From the entries below, reproduce exactly the line containing "16 november om 18.00", the line containing "The Longest Day Trail 2023", and every line in between, with nothing added.

**Transcribed page contents**
◆ ◆ ◆ ◆ ◆ ◆ ◆

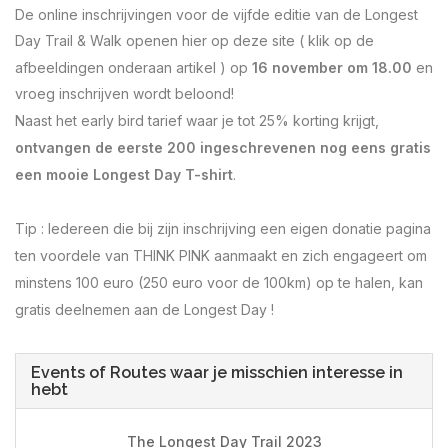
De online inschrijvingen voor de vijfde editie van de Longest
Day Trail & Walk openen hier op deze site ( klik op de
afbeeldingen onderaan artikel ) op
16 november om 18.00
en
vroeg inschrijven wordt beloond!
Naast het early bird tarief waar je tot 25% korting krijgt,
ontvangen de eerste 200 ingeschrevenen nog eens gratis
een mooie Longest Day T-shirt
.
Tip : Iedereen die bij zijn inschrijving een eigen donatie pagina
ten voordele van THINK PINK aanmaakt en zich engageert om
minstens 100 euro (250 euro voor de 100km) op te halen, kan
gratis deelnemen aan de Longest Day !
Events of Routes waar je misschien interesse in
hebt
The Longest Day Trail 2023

◆ ◆ ◆ ◆ ◆ ◆ ◆

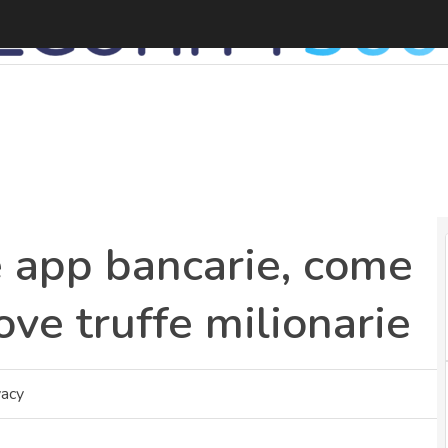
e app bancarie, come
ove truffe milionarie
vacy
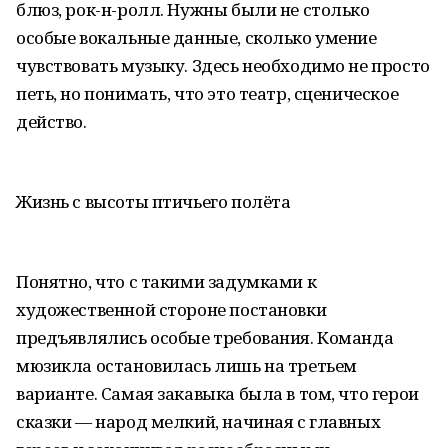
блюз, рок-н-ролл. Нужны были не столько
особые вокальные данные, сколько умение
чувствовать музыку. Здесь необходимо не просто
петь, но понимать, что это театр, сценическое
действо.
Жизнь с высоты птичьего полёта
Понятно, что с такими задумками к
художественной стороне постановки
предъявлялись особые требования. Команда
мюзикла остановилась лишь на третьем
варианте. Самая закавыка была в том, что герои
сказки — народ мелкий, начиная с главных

◆ ◆ ◆ ◆ ◆ ◆ ◆

**Solved problem**
16 november om 18.00
en
vroeg inschrijven wordt beloond!
Naast het early bird tarief waar je tot 25% korting krijgt,
ontvangen de eerste 200 ingeschrevenen nog eens gratis
een mooie Longest Day T-shirt
.
Tip : Iedereen die bij zijn inschrijving een eigen donatie pagina
ten voordele van THINK PINK aanmaakt en zich engageert om
minstens 100 euro (250 euro voor de 100km) op te halen, kan
gratis deelnemen aan de Longest Day !
Events of Routes waar je misschien interesse in
hebt
The Longest Day Trail 2023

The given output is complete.